Me Confieso Pecadora


Atascada como estoy ahora de pastel de chocolate y queso no merezco el perdón. En un arranque de a-mi-que-me-importa me fui corriendo a la pastelería de centro a darle placer a mi cuerpo. Como no había madre que me dijera basta, me entregué en cuerpo y alma a satisfacer las exigencias de un alma desconsolada.

Si me he de morir ahora que sea con sabor a chocolate, pensé. Doble, ya que estamos en estas y de paso un tarro de leche fría para que resbale mejor, total.

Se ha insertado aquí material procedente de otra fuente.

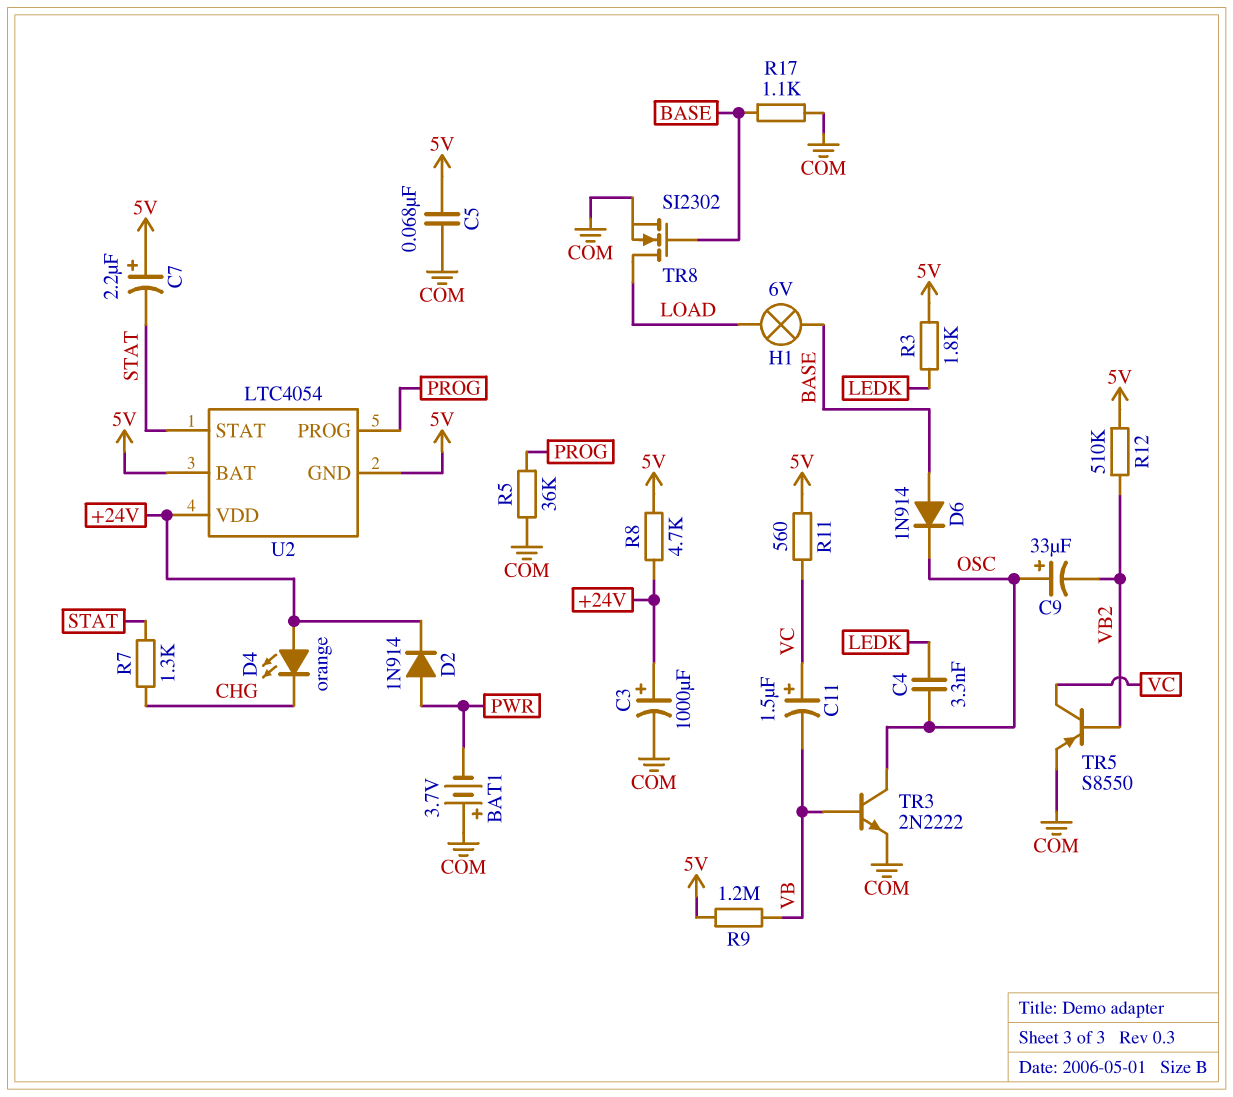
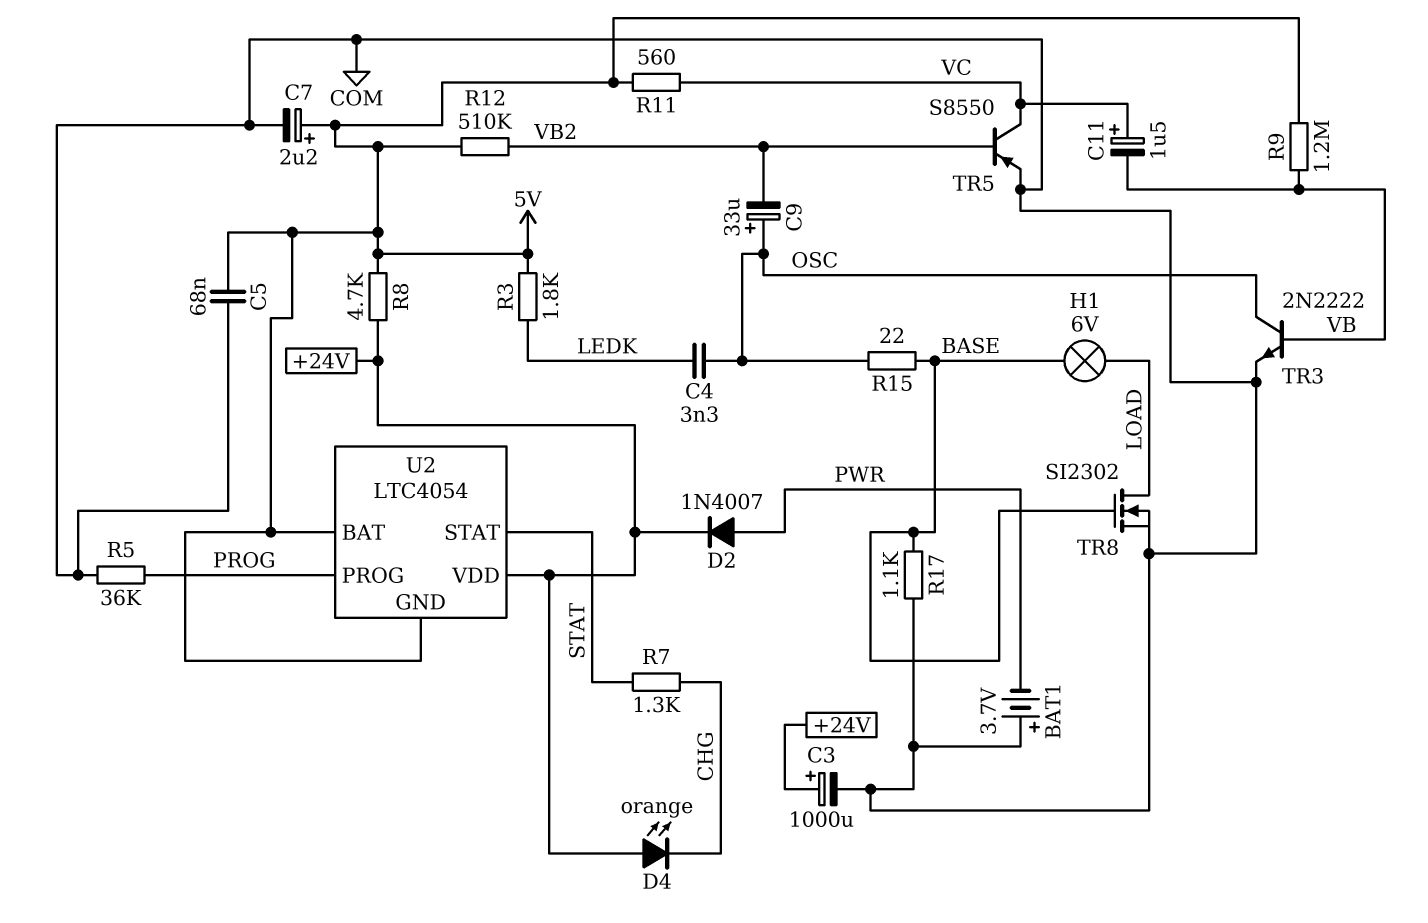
C7: 2.2uF (plus 5V, minus STAT) -> 2.2uF (plus 5V, minus COM)
D2: diode 1N914 (A PWR, K +24V) -> diode 1N4007 (A PWR, K +24V)
D6: diode 1N914 (A BASE, K OSC) -> none
R15: none -> 22 (BASE, OSC)

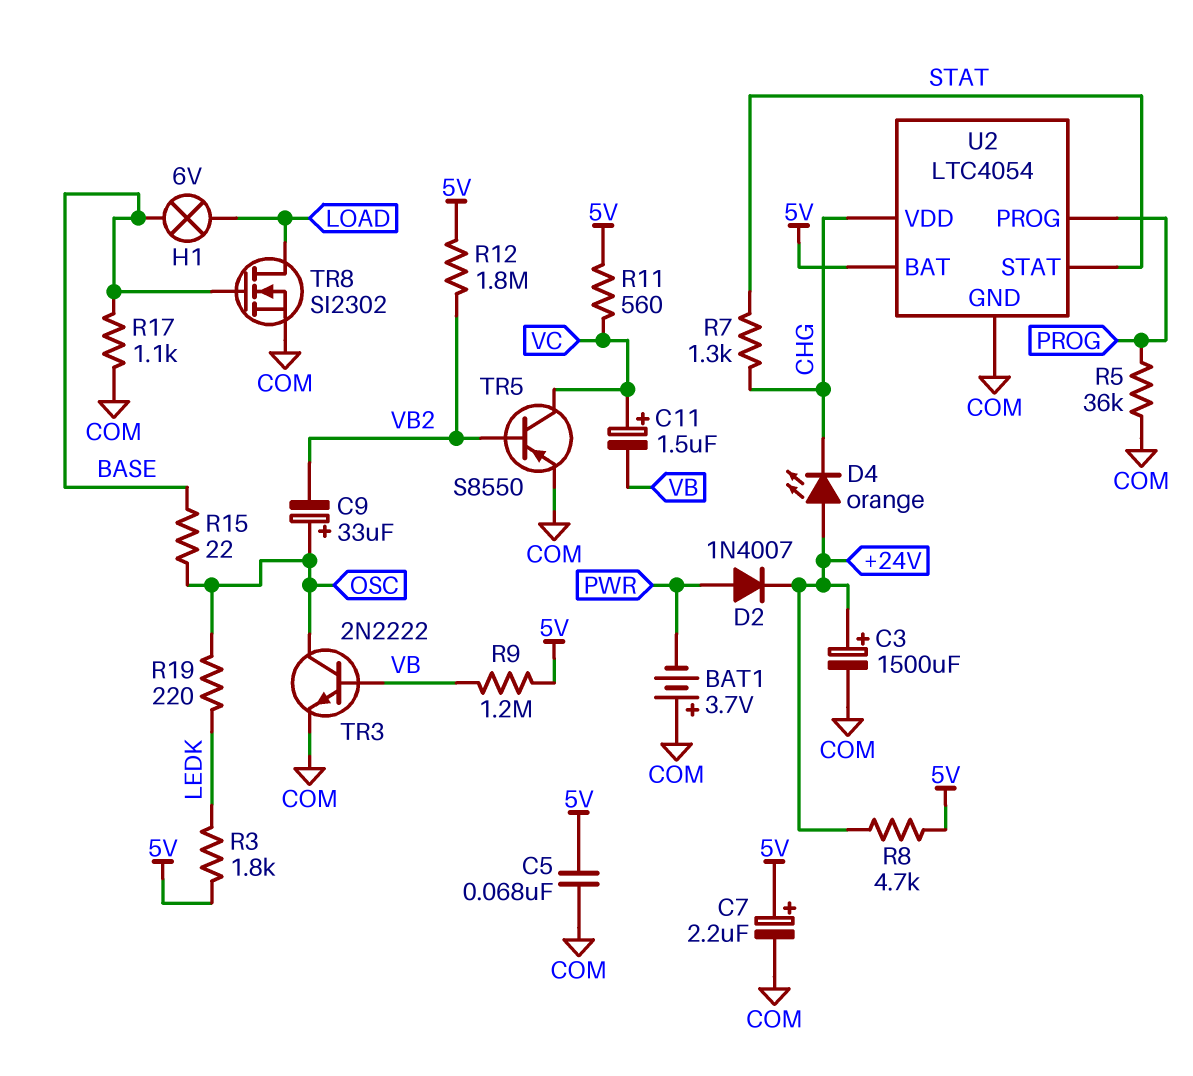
C3: 1000uF (plus +24V, minus COM) -> 1500uF (plus +24V, minus COM)
C4: 3.3nF (LEDK, OSC) -> none
R12: 510k (5V, VB2) -> 1.8M (5V, VB2)
R19: none -> 220 (LEDK, OSC)
U2 pin GND: 5V -> COM
U2 pin VDD: +24V -> CHG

Me senté en una esquina que me pareció privada y llevé el primer bocado a la boca cerrando los ojos y salivando en un rito casi lujurioso. Seguí sin parar hasta que la última miga desapareció y empezó a renacer un terrible dolor de estómago que me reclamó mi extravagancia.

Un minuto después me llegó algo como una asfixia que me impidió levantarme y me tuvo respirando como si un hijo me fuera a salir. Supliqué perdón pero el dolor no disminuyó, por el contrario, llegó el asco a hacerle compañía.

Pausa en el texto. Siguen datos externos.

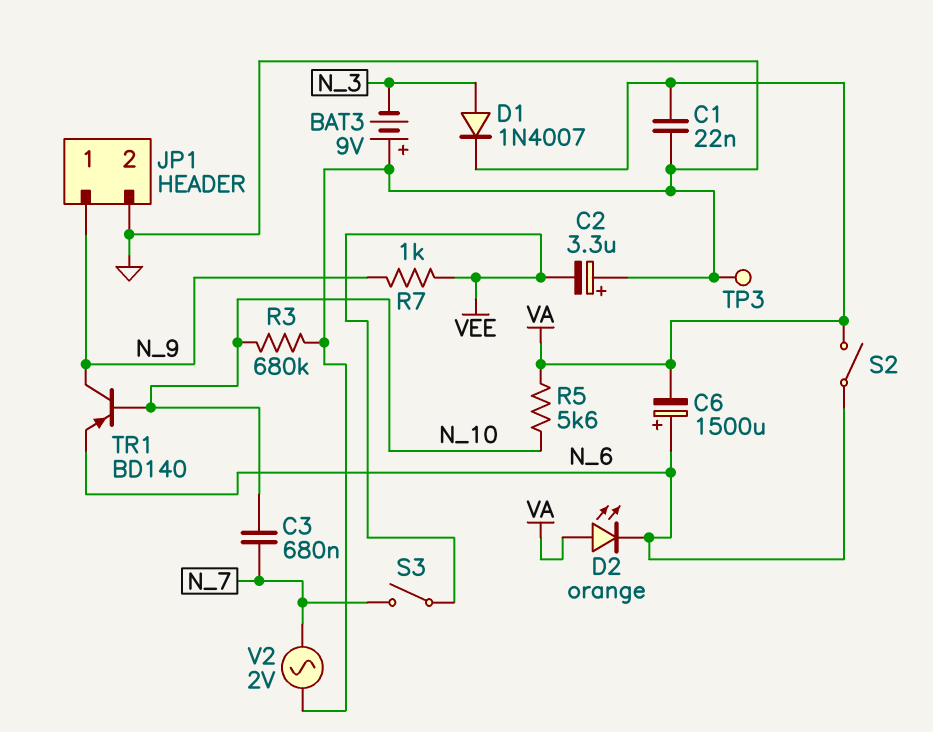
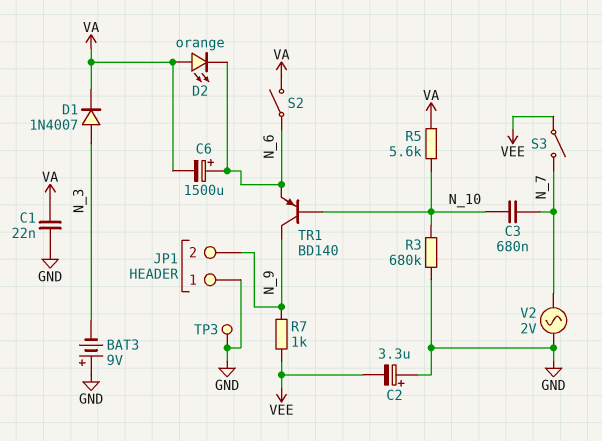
JP1 pin 1: N_9 -> GND
JP1 pin 2: GND -> N_9

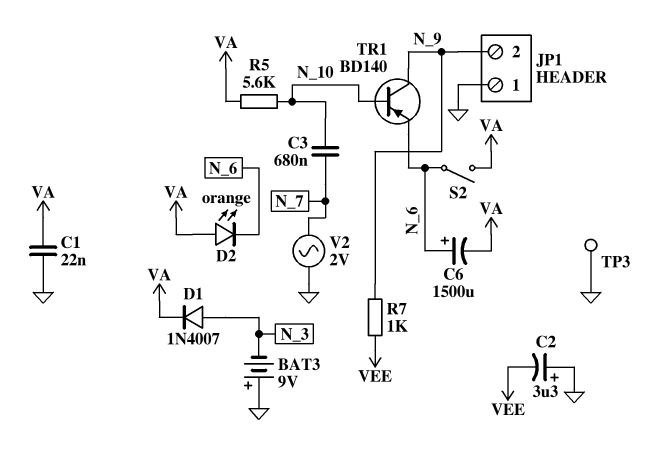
R3: 680k (GND, N_10) -> none
S3: switch (N_7, VEE) -> none

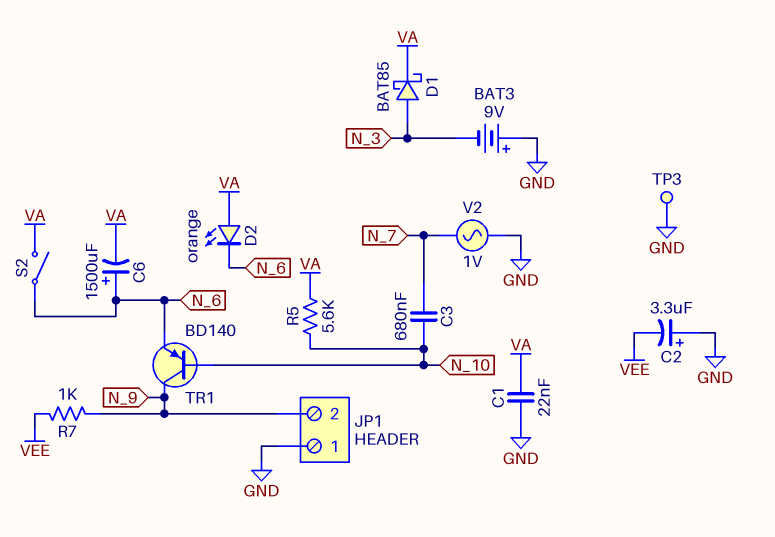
D1: diode 1N4007 (A N_3, K VA) -> schottky BAT85 (A N_3, K VA)
V2: AC 2V (GND, N_7) -> AC 1V (GND, N_7)

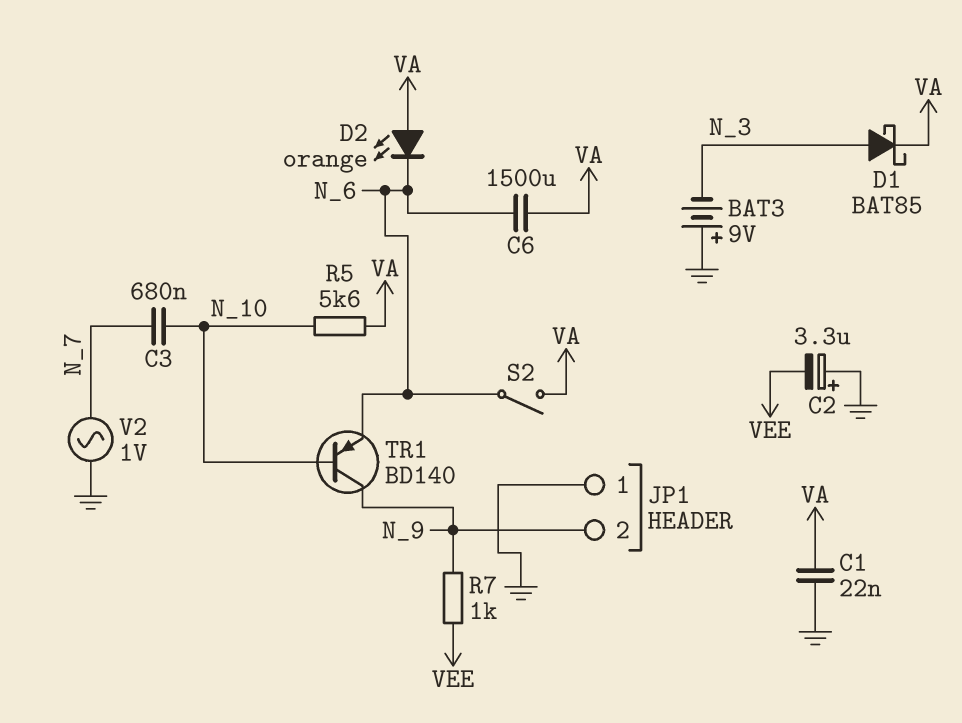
C6: 1500uF (plus N_6, minus VA) -> 1500uF (N_6, VA)
TP3: test point (GND) -> none

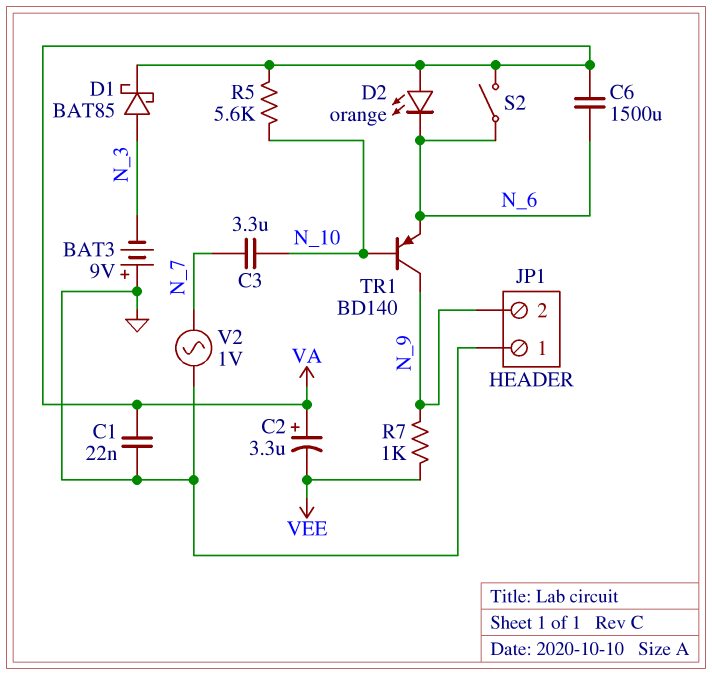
C2: 3.3uF (plus GND, minus VEE) -> 3.3uF (plus VA, minus VEE)
C3: 680nF (N_7, N_10) -> 3.3uF (N_7, N_10)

En un momento de valor, logré levantarme, pagué sin entender lo que me decía el mesero y dejé el lugar.

Me voy a morir, pensé. Auxilio. Caminé y caminé sudando frío y así seguí hasta que el dolor empezó a disminuir.

Culpable, me confieso, de atentar contra la paz de un estómago que llevaba años de no comer pastel.